======== LISTED ENTRIES ========
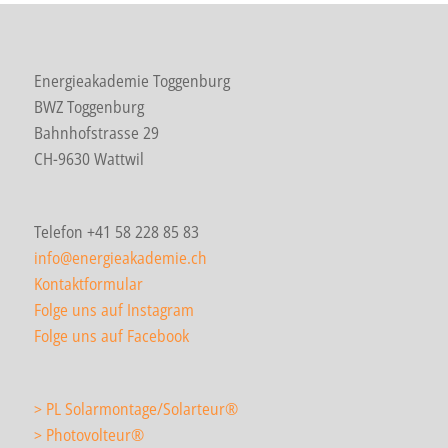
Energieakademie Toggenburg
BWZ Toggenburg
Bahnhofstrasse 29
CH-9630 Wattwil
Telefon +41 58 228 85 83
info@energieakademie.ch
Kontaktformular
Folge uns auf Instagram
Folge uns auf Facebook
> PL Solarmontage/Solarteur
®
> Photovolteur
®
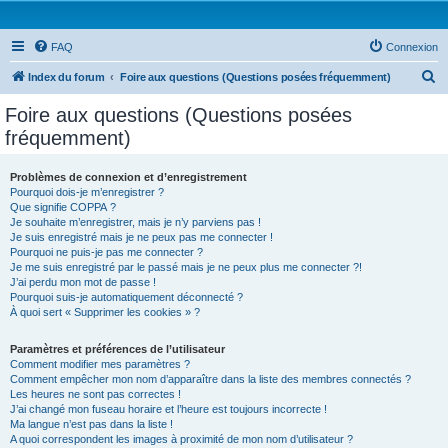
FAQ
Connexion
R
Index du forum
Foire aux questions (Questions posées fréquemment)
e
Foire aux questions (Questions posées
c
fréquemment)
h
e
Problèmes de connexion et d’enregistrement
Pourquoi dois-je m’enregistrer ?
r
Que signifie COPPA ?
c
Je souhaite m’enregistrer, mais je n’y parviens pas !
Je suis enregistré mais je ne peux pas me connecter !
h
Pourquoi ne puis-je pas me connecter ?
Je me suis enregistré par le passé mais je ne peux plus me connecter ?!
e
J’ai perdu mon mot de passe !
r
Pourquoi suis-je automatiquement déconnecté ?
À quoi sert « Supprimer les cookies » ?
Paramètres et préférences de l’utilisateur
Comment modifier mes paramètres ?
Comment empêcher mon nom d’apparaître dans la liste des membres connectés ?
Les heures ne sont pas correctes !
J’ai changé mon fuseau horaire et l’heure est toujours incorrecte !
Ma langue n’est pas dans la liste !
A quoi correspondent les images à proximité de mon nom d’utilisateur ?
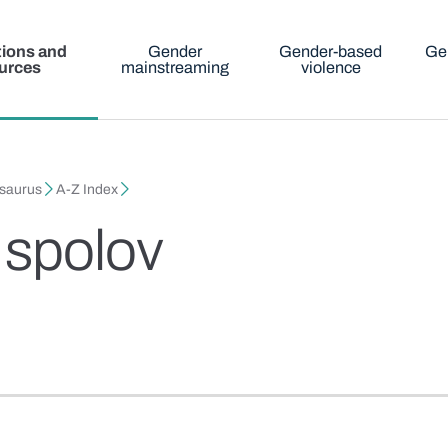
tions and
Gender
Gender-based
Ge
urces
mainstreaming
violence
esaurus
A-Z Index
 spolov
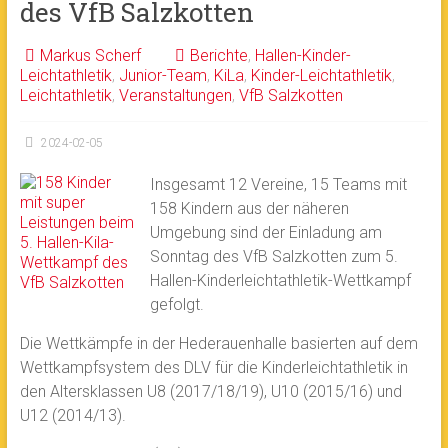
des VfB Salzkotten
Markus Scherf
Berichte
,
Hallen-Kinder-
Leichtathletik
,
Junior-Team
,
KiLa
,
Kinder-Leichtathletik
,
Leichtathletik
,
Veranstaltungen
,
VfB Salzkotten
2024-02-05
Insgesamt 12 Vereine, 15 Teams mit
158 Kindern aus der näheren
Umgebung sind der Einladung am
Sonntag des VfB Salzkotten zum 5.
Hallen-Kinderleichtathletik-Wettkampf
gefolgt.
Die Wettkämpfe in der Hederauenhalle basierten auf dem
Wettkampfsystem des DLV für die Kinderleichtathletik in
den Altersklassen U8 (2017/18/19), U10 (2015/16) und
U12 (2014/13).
========
======== LISTED ENTRIES ========
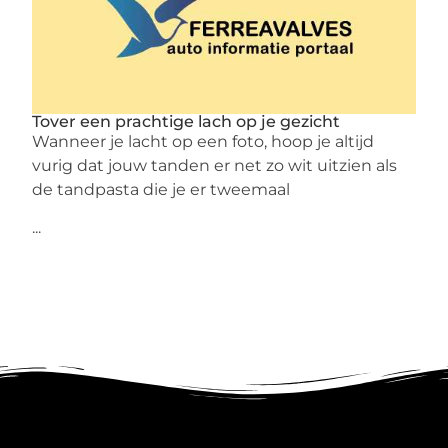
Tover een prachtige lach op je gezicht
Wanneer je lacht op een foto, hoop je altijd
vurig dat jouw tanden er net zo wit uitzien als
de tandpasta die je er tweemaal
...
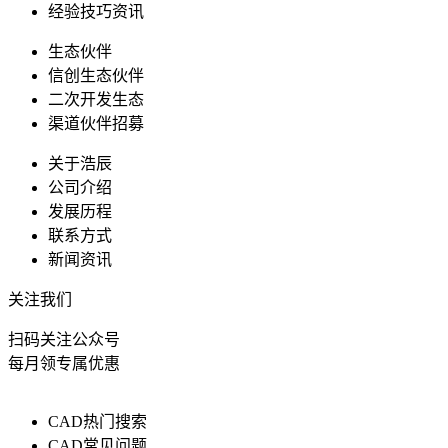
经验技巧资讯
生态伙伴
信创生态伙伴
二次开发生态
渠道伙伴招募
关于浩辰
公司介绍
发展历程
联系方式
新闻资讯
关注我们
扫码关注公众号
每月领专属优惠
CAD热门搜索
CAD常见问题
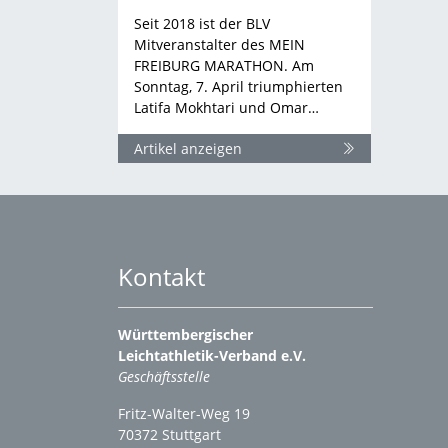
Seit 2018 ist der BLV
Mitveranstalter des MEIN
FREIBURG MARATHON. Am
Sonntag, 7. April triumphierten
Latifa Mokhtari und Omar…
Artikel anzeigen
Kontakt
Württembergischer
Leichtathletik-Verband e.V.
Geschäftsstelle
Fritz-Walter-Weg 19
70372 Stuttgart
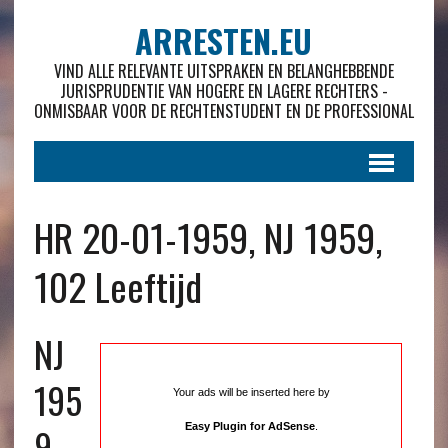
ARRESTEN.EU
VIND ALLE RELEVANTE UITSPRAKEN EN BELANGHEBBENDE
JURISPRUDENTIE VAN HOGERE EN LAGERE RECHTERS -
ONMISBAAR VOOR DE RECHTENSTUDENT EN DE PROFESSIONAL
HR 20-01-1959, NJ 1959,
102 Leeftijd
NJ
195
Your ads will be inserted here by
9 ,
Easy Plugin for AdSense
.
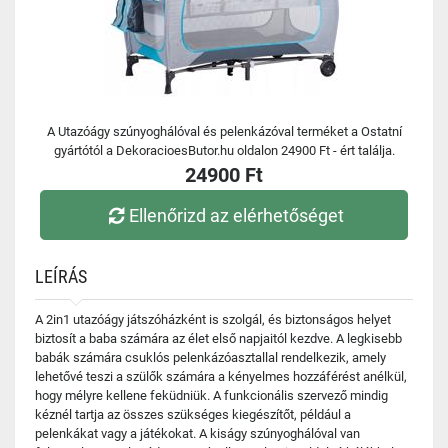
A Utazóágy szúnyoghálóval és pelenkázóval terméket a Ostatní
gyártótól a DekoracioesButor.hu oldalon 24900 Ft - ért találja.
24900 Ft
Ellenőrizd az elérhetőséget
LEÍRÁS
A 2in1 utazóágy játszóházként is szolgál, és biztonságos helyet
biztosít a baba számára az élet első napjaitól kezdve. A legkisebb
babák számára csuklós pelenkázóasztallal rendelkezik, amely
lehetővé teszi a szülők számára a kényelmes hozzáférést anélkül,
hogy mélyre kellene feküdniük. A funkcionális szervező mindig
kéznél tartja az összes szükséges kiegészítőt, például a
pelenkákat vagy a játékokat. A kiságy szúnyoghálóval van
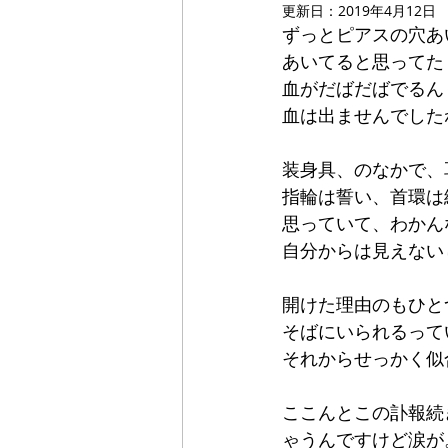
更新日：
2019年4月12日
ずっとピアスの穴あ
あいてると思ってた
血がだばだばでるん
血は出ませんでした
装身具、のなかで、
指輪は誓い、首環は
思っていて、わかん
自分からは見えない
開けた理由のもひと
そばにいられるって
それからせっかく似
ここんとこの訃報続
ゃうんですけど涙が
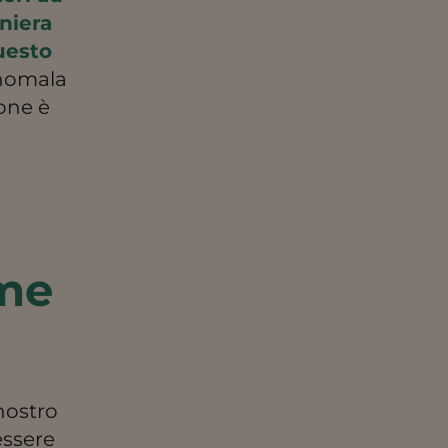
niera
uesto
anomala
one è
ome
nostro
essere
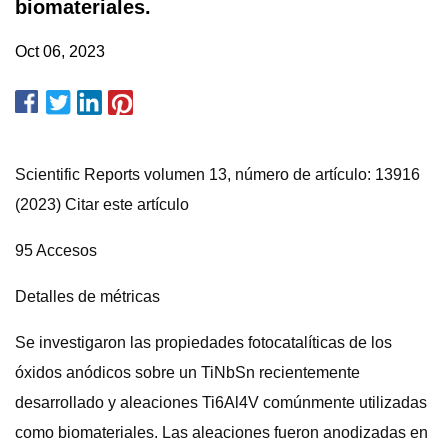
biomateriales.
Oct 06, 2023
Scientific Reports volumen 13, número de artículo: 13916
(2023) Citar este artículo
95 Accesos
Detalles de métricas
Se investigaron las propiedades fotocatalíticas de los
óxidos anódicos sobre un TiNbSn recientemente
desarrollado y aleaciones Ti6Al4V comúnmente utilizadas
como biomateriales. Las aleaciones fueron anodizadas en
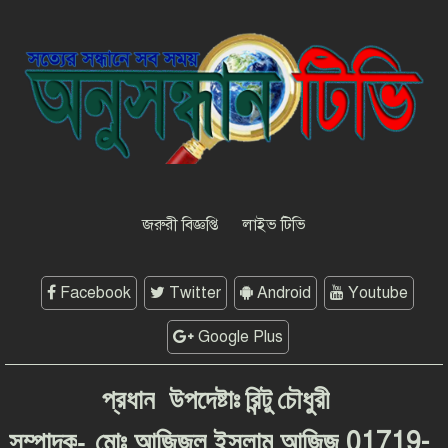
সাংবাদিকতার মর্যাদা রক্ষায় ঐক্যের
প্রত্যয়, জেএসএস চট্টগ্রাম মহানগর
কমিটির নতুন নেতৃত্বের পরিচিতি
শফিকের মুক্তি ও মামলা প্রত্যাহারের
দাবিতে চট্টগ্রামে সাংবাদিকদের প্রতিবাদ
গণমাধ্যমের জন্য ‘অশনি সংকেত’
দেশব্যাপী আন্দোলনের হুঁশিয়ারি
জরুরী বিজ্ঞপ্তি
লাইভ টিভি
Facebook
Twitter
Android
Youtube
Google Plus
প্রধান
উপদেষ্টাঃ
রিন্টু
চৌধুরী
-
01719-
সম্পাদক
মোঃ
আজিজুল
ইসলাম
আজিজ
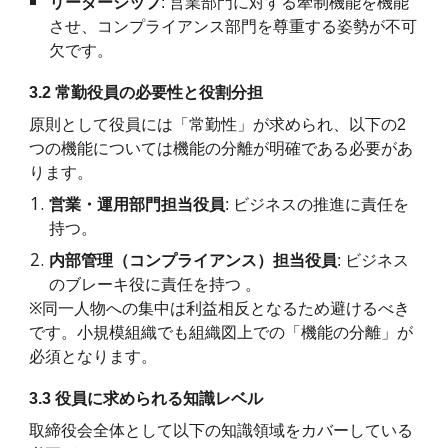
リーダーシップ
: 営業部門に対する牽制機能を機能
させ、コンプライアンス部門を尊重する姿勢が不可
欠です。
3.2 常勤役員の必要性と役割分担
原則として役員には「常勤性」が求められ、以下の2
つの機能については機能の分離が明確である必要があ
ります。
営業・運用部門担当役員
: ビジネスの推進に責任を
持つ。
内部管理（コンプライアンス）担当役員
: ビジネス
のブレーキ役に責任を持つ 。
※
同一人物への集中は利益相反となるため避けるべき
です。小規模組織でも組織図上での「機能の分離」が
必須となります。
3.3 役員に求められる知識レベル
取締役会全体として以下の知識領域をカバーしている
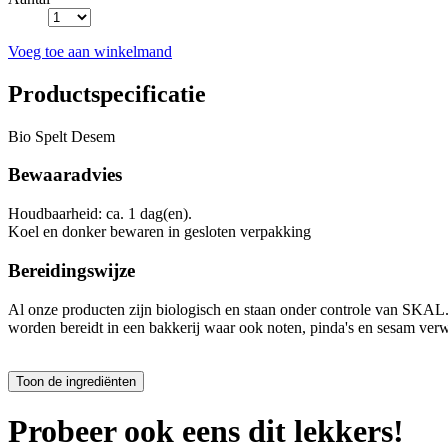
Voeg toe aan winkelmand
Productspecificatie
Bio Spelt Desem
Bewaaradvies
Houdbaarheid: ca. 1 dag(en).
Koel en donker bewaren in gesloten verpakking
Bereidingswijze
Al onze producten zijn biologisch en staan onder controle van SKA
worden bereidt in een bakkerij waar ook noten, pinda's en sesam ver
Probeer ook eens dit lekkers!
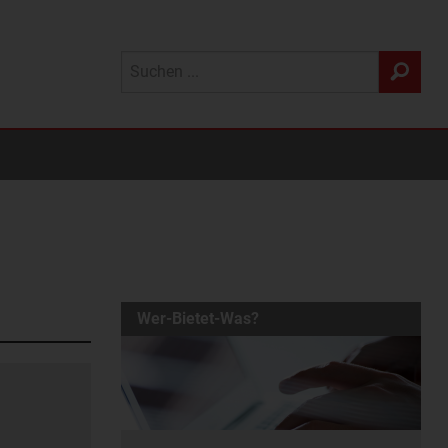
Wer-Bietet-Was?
========
======== LISTED ENTRIES ========
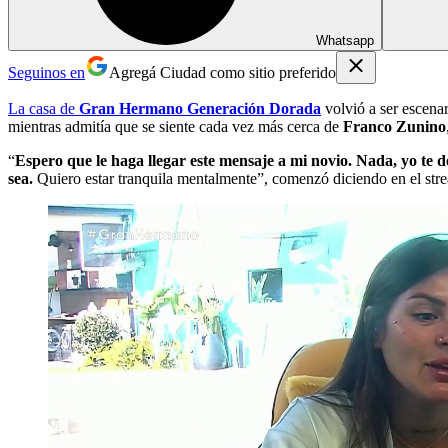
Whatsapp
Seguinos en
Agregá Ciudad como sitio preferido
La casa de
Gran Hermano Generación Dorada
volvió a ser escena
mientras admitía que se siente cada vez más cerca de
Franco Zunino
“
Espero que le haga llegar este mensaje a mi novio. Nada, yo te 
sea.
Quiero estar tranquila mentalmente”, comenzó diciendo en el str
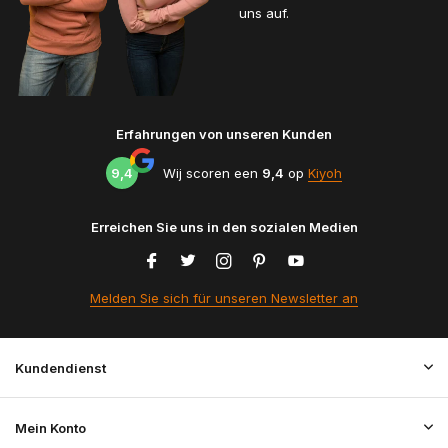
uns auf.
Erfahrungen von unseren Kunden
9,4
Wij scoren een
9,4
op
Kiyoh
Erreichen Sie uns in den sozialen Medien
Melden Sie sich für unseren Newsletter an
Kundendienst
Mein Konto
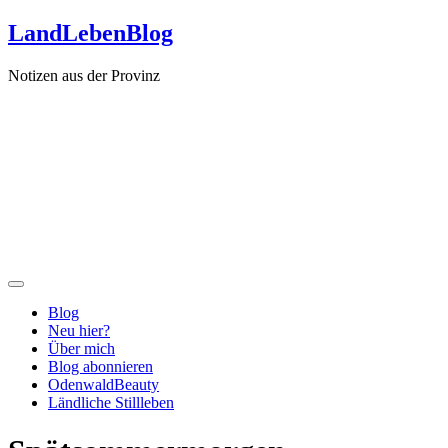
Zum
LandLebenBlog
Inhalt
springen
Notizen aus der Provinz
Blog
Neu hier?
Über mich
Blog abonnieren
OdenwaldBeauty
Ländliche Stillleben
========
REQUIRED WORK –
Copy the lines from the one with "A Utazóágy szúnyoghálóval" up to and including the one with "取締役会全体として以下の知識領域をカバーしている", character for character. Leave the pictures out.

SOLUTION –
A Utazóágy szúnyoghálóval és pelenkázóval terméket a Ostatní
gyártótól a DekoracioesButor.hu oldalon 24900 Ft - ért találja.
24900 Ft
Ellenőrizd az elérhetőséget
LEÍRÁS
A 2in1 utazóágy játszóházként is szolgál, és biztonságos helyet
biztosít a baba számára az élet első napjaitól kezdve. A legkisebb
babák számára csuklós pelenkázóasztallal rendelkezik, amely
lehetővé teszi a szülők számára a kényelmes hozzáférést anélkül,
hogy mélyre kellene feküdniük. A funkcionális szervező mindig
kéznél tartja az összes szükséges kiegészítőt, például a
pelenkákat vagy a játékokat. A kiságy szúnyoghálóval van
更新日：
2019年4月12日
ずっとピアスの穴あ
あいてると思ってた
血がだばだばでるん
血は出ませんでした
装身具、のなかで、
指輪は誓い、首環は
思っていて、わかん
自分からは見えない
開けた理由のもひと
そばにいられるって
それからせっかく似
ここんとこの訃報続
ゃうんですけど涙が
niera
uesto
anomala
one è
ome
nostro
essere
biomateriales.
Oct 06, 2023
Scientific Reports volumen 13, número de artículo: 13916
(2023) Citar este artículo
95 Accesos
Detalles de métricas
Se investigaron las propiedades fotocatalíticas de los
óxidos anódicos sobre un TiNbSn recientemente
desarrollado y aleaciones Ti6Al4V comúnmente utilizadas
como biomateriales. Las aleaciones fueron anodizadas en
সাংবাদিকতার মর্যাদা রক্ষায় ঐক্যের
প্রত্যয়, জেএসএস চট্টগ্রাম মহানগর
কমিটির নতুন নেতৃত্বের পরিচিতি
শফিকের মুক্তি ও মামলা প্রত্যাহারের
দাবিতে চট্টগ্রামে সাংবাদিকদের প্রতিবাদ
গণমাধ্যমের জন্য ‘অশনি সংকেত’
দেশব্যাপী আন্দোলনের হুঁশিয়ারি
জরুরী বিজ্ঞপ্তি
লাইভ টিভি
Facebook
Twitter
Android
Youtube
Google Plus
প্রধান
উপদেষ্টাঃ
রিন্টু
চৌধুরী
-
01719-
সম্পাদক
মোঃ
আজিজুল
ইসলাম
আজিজ
リーダーシップ
: 営業部門に対する牽制機能を機能
させ、コンプライアンス部門を尊重する姿勢が不可
欠です。
3.2 常勤役員の必要性と役割分担
原則として役員には「常勤性」が求められ、以下の2
つの機能については機能の分離が明確である必要があ
ります。
営業・運用部門担当役員
: ビジネスの推進に責任を
持つ。
内部管理（コンプライアンス）担当役員
: ビジネス
のブレーキ役に責任を持つ 。
※
同一人物への集中は利益相反となるため避けるべき
です。小規模組織でも組織図上での「機能の分離」が
必須となります。
3.3 役員に求められる知識レベル
取締役会全体として以下の知識領域をカバーしている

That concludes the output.